:: Available data ::
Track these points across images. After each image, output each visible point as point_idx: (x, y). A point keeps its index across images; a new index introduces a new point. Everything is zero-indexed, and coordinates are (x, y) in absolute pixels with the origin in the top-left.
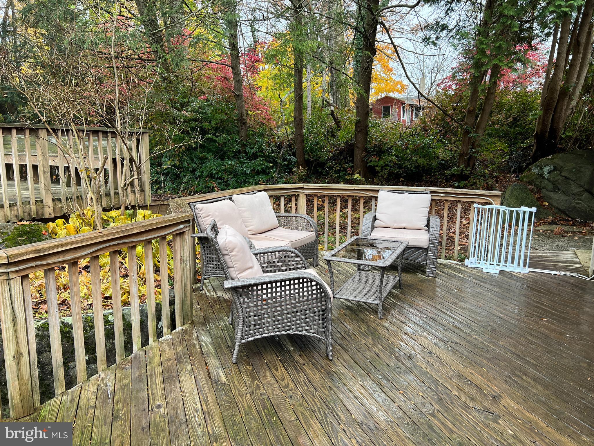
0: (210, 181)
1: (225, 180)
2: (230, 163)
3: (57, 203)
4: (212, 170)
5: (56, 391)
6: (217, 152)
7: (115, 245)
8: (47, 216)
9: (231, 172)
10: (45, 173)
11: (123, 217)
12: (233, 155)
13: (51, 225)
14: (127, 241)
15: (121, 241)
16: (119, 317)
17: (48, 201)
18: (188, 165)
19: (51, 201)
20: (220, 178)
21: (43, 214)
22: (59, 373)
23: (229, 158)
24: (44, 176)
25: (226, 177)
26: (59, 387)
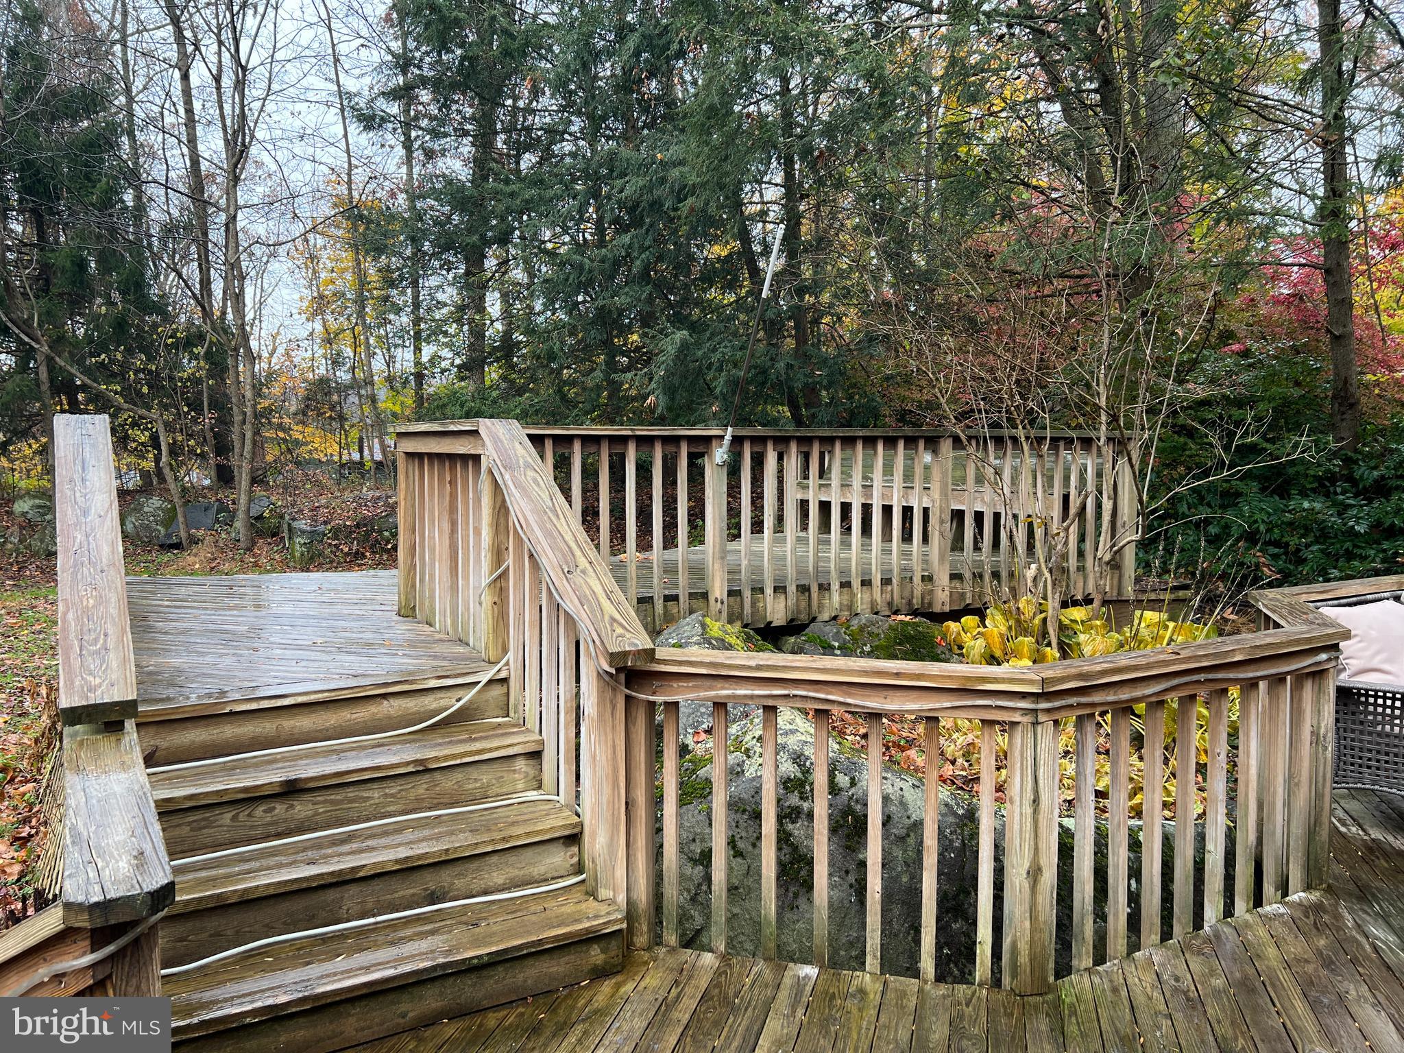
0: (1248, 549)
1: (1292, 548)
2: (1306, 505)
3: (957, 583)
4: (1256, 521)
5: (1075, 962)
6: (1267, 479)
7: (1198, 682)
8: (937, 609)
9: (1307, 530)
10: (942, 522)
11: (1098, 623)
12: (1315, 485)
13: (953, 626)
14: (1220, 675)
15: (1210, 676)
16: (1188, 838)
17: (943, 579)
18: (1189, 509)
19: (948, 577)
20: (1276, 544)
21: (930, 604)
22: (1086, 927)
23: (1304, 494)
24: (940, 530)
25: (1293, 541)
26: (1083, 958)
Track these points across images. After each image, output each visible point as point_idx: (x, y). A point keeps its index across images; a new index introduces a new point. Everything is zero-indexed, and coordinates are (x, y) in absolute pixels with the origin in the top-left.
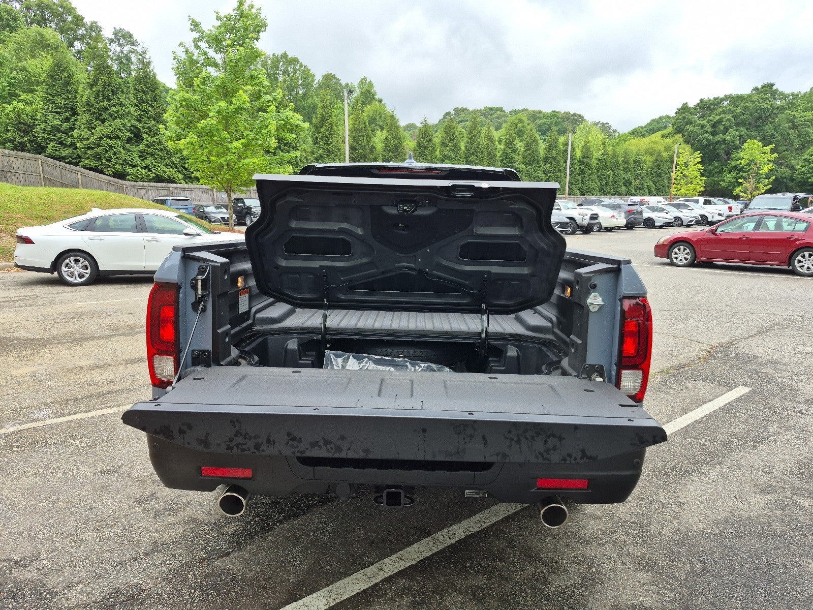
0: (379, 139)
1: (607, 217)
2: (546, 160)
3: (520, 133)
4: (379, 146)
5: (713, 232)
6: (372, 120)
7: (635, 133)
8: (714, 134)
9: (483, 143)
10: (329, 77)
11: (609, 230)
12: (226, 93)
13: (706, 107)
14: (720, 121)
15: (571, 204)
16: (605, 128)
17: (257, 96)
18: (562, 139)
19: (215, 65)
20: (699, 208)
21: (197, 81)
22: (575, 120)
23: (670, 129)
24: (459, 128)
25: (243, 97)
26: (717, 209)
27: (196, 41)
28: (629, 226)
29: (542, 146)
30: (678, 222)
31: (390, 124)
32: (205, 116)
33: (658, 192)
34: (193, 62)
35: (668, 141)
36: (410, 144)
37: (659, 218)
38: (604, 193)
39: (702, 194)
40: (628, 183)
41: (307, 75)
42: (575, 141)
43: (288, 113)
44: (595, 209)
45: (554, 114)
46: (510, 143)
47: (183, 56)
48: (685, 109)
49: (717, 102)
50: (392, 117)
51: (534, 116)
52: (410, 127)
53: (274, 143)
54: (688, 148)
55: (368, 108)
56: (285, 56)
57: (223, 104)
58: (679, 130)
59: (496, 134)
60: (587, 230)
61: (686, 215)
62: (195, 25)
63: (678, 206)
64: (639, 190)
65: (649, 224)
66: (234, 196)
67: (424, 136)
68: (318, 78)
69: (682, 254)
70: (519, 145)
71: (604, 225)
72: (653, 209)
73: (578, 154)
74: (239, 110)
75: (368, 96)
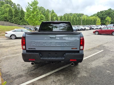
:::
▶ [Problem requirements]: Copy out all of the lines above word for word, leaving the pictures out of your answer.

▶ [Response to the task]:
Track these points across images. After each image, output each visible point as point_idx: (x, y). A point keeps its index across images; a new index introduces a new point. Everything is zero-indexed, and coordinates are (x, y) in absolute pixels with the origin in the top-left.
0: (210, 181)
1: (225, 180)
2: (230, 163)
3: (57, 203)
4: (212, 170)
5: (56, 391)
6: (217, 152)
7: (115, 245)
8: (47, 216)
9: (231, 172)
10: (45, 173)
11: (123, 217)
12: (233, 155)
13: (51, 225)
14: (127, 241)
15: (121, 241)
16: (119, 317)
17: (48, 201)
18: (188, 165)
19: (51, 201)
20: (220, 178)
21: (43, 214)
22: (59, 373)
23: (229, 158)
24: (44, 176)
25: (226, 177)
26: (59, 387)
0: (1248, 549)
1: (1292, 548)
2: (1306, 505)
3: (957, 583)
4: (1256, 521)
5: (1075, 962)
6: (1267, 479)
7: (1198, 682)
8: (937, 609)
9: (1307, 530)
10: (942, 522)
11: (1098, 623)
12: (1315, 485)
13: (953, 626)
14: (1220, 675)
15: (1210, 676)
16: (1188, 838)
17: (943, 579)
18: (1189, 509)
19: (948, 577)
20: (1276, 544)
21: (930, 604)
22: (1086, 927)
23: (1304, 494)
24: (940, 530)
25: (1293, 541)
26: (1083, 958)
Track these points across images. After each image, output each visible point as point_idx: (x, y). A point keeps its index across images; a new index introduces a new point. Everything is zero-indexed, and coordinates are (x, y) in absolute pixels with the origin in the top-left.
0: (379, 139)
1: (607, 217)
2: (546, 160)
3: (520, 133)
4: (379, 146)
5: (713, 232)
6: (372, 120)
7: (635, 133)
8: (714, 134)
9: (483, 143)
10: (329, 77)
11: (609, 230)
12: (226, 93)
13: (706, 107)
14: (720, 121)
15: (571, 204)
16: (605, 128)
17: (257, 96)
18: (562, 139)
19: (215, 65)
20: (699, 208)
21: (197, 81)
22: (575, 120)
23: (670, 129)
24: (459, 128)
25: (243, 97)
26: (717, 209)
27: (196, 41)
28: (629, 226)
29: (542, 146)
30: (678, 222)
31: (390, 124)
32: (205, 116)
33: (658, 192)
34: (193, 62)
35: (668, 141)
36: (410, 144)
37: (659, 218)
38: (604, 193)
39: (702, 194)
40: (628, 183)
41: (307, 75)
42: (575, 141)
43: (288, 113)
44: (595, 209)
45: (554, 114)
46: (510, 143)
47: (183, 56)
48: (685, 109)
49: (717, 102)
50: (392, 117)
51: (534, 116)
52: (410, 127)
53: (274, 143)
54: (688, 148)
55: (368, 108)
56: (285, 56)
57: (223, 104)
58: (679, 130)
59: (496, 134)
60: (587, 230)
61: (686, 215)
62: (195, 25)
63: (678, 206)
64: (639, 190)
65: (649, 224)
66: (234, 196)
67: (424, 136)
68: (318, 78)
69: (682, 254)
70: (519, 145)
71: (604, 225)
72: (653, 209)
73: (578, 154)
74: (239, 110)
75: (368, 96)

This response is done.